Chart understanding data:
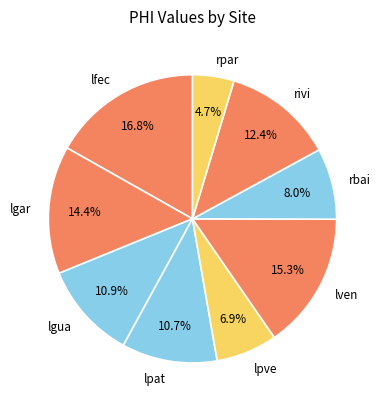

Count the number of slices in the pie.

9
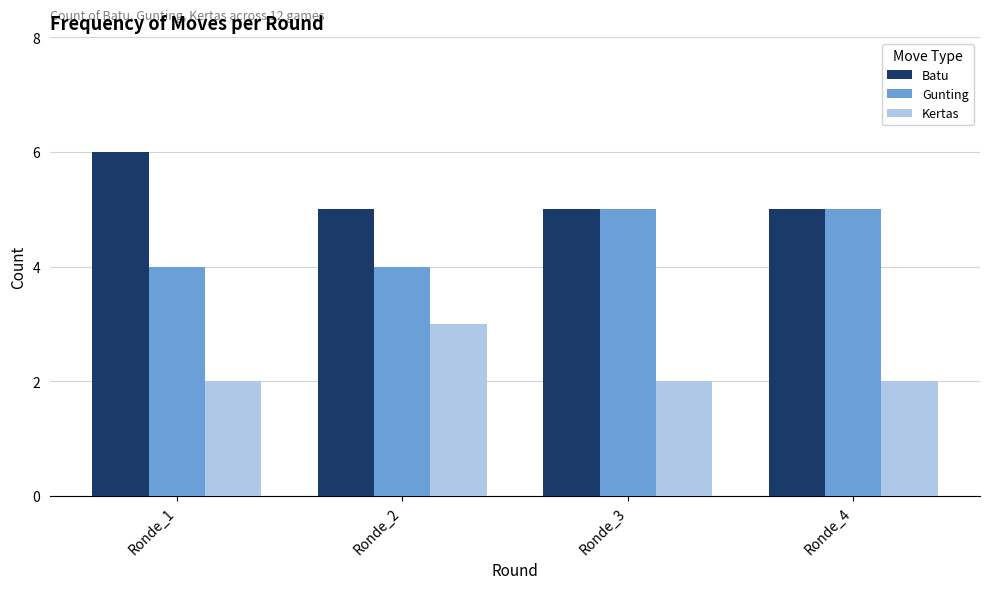

How many categories are shown in the chart?

4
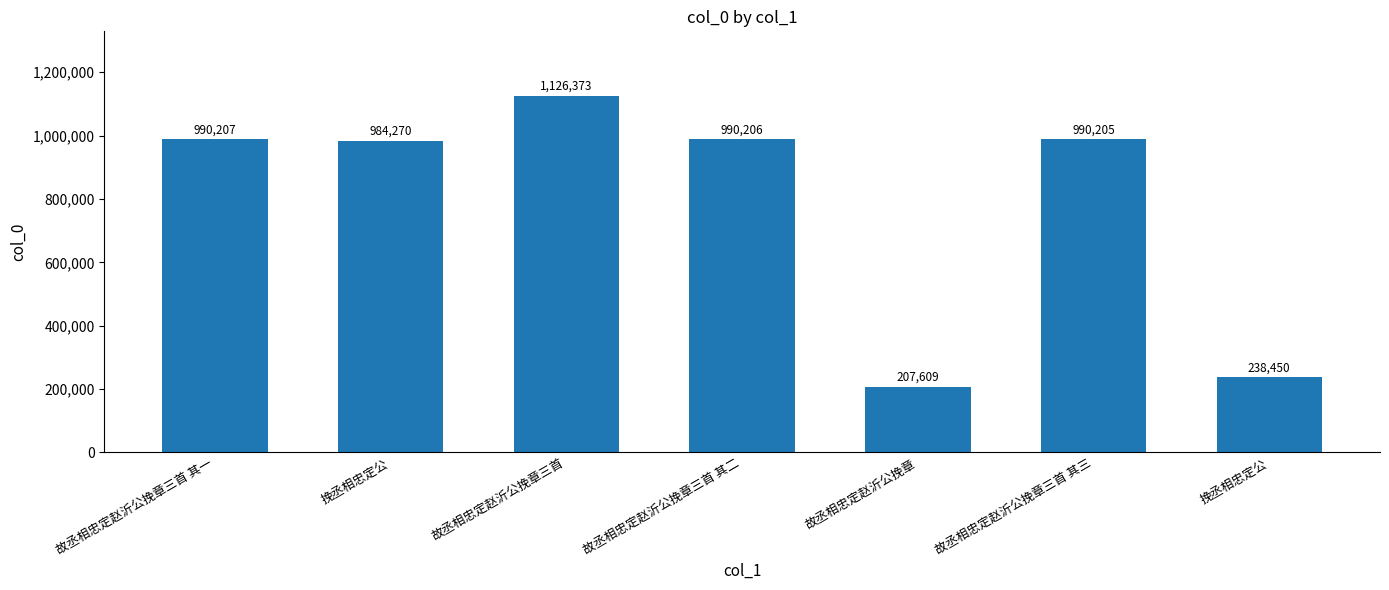

At which label does the data first exceed 990205?

故丞相忠定赵沂公挽章三首 其一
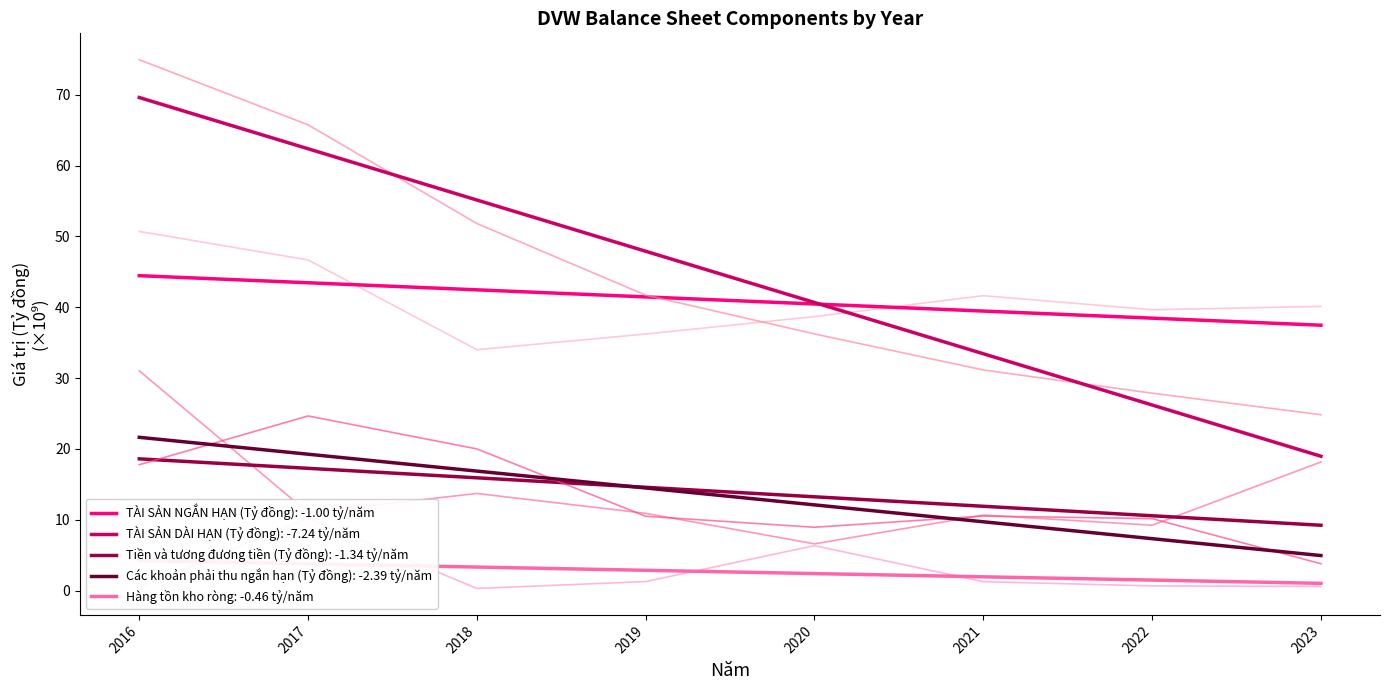

What are all the series names shown in the legend?

TÀI SẢN NGẮN HẠN (Tỷ đồng), TÀI SẢN DÀI HẠN (Tỷ đồng), Tiền và tương đương tiền (Tỷ đồng), Các khoản phải thu ngắn hạn (Tỷ đồng), Hàng tồn kho ròng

- Task to complete -
Copy all of the data above word for word, leaving out the pictures.

- Answer to this exercise -
Count the number of slices in the pie.

9

How many categories are shown in the chart?

4

At which label does the data first exceed 990205?

故丞相忠定赵沂公挽章三首 其一

What are all the series names shown in the legend?

TÀI SẢN NGẮN HẠN (Tỷ đồng), TÀI SẢN DÀI HẠN (Tỷ đồng), Tiền và tương đương tiền (Tỷ đồng), Các khoản phải thu ngắn hạn (Tỷ đồng), Hàng tồn kho ròng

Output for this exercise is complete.